Obsolete offshore infrastructure, including oil and gas platforms and wind turbines, must be removed in most regions of the world once they reach the end of their productive lives. Yet the practice has potential large-scale environmental impacts, including the loss of biodiversity and destruction of sea-bed habitat. More than 7,500 offshore oil and gas platforms in 53 countries will become obsolete in the next few decades, with eventual removal of rapidly growing wind turbine infrastructure a looming issue.
Although the study focuses on the North Sea, a current hot-spot of removal activity, the authors say the results have global implications given the distribution of offshore structures.
In contrast to current regulations, partial removal options were considered by the experts to deliver better environmental outcomes than complete removal for platforms; both approaches were equally supported for wind turbines.

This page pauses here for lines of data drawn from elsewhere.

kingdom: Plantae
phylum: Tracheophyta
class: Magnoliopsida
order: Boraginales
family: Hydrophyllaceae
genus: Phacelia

Dr. Ash Fowler, fish ecologist and lead author of the study published in Frontiers in Ecology and the Environment, says that current removal policies are based on the assumption that “leaving the seabed as you found it” is the best way to minimize environmental impacts. These policies, however, do not take into account that over their 20-30 year lifetime, offshore structures often develop into artificial reefs with high biodiversity and they come to form a part of the ecosystem around them on which a wide range of species may depend.

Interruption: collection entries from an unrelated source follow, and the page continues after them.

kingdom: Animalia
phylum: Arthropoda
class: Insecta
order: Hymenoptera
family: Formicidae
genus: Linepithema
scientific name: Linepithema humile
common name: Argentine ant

Fowler, an Associate of the University of Technology Sydney in Australia, has been investigating the environmental issues around aging offshore infrastructure for the past ten years and says the study was undertaken to guide best decommissioning practice. Co-author Dr. Anne-Mette Jørgensen, from Denmark-based North Sea Futures, organized the survey with funding from the Velux Foundations and says that some of the main concerns with complete removal of infrastructure were the issues of reopening of fishing grounds to bottom trawling and the unknown impacts on species that are already under high pressure. The safety zones around offshore structures are some of the few areas in the North Sea, where all kinds of fishing are forbidden.
“Many of the experts we surveyed highlighted the fact that much of the infrastructure has been in place for decades, so we actually know more about the impact of leaving them there - their value as artificial reefs, no-go fishing zones and boost to overfished species number, than we do about the potential impacts of removal,” she says.
On the basis of the findings, the authors make a series of recommendations to guide the revision of current North Sea decommissioning policy, including:
• A temporary suspension of obligatory removal of obsolete offshore infrastructure to allow more research into their environmental impacts.
• Allowing partial removal based on environmental considerations, followed by monitoring.
• Consideration of the ecosystem services provided by offshore structures when considering removal.
• Development of a comparative assessment framework based on optimizing decommissioning decisions based on net environmental benefit.
Co-author and UTS Professor of Marine Biology David Booth says that despite a younger offshore industry, Australia is already facing its own decommissioning burden, "set within the broader context of Southeast Asia, a region with over 1,700 ageing platforms that support diverse communities of corals and fish."
"Thousands of offshore oil and gas structures are approaching obsolescence and will require decommissioning in coming decades. Decommissioning policy is still being developed in the region, providing an opportunity to incorporate recent developments in scientific understanding of the environmental effects into allowable decommissioning options," he says.